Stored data
Segment Open
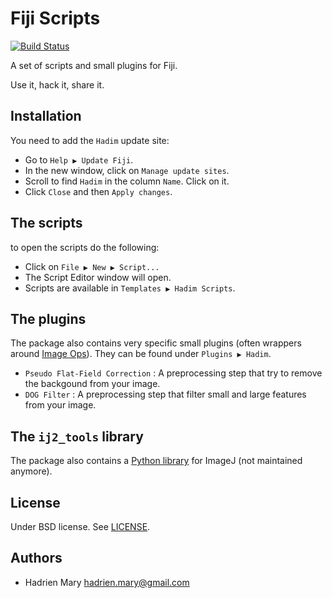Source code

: # Fiji Scripts
[![Build Status](https://travis-ci.org/hadim/fiji_scripts.svg?branch=master)](https://travis-ci.org/hadim/fiji_scripts)

A set of scripts and small plugins for Fiji.

Use it, hack it, share it.

## Installation

You need to add the `Hadim` update site:

- Go to `Help ▶ Update Fiji`.
- In the new window, click on `Manage update sites`.
- Scroll to find `Hadim` in the column `Name`. Click on it.
- Click `Close` and then `Apply changes`.

## The scripts

to open the scripts do the following:

- Click on `File ▶ New ▶ Script...`
- The Script Editor window will open.
- Scripts are available in `Templates ▶ Hadim Scripts`.

## The plugins

The package also contains very specific small plugins (often wrappers around [Image Ops](https://github.com/imagej/imagej-ops)). They can be found under `Plugins ▶ Hadim`.

- `Pseudo Flat-Field Correction` : A preprocessing step that try to remove the backgound from your image.
- `DOG Filter` : A preprocessing step that filter small and large features from your image.


## The `ij2_tools` library

The package also contains a [Python library](src/main/resources/ij2_tools) for ImageJ (not maintained anymore).

## License

Under BSD license. See [LICENSE](LICENSE).

## Authors

- Hadrien Mary <hadrien.mary@gmail.com>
Segment Closed
#### [Exercise]
Find the lines that mention "small" in the entries and show them.

#### [Output for this exercise]
A set of scripts and small plugins for Fiji.
The package also contains very specific small plugins (often wrappers around [Image Ops](https://github.com/imagej/imagej-ops)). They can be found under `Plugins ▶ Hadim`.
- `DOG Filter` : A preprocessing step that filter small and large features from your image.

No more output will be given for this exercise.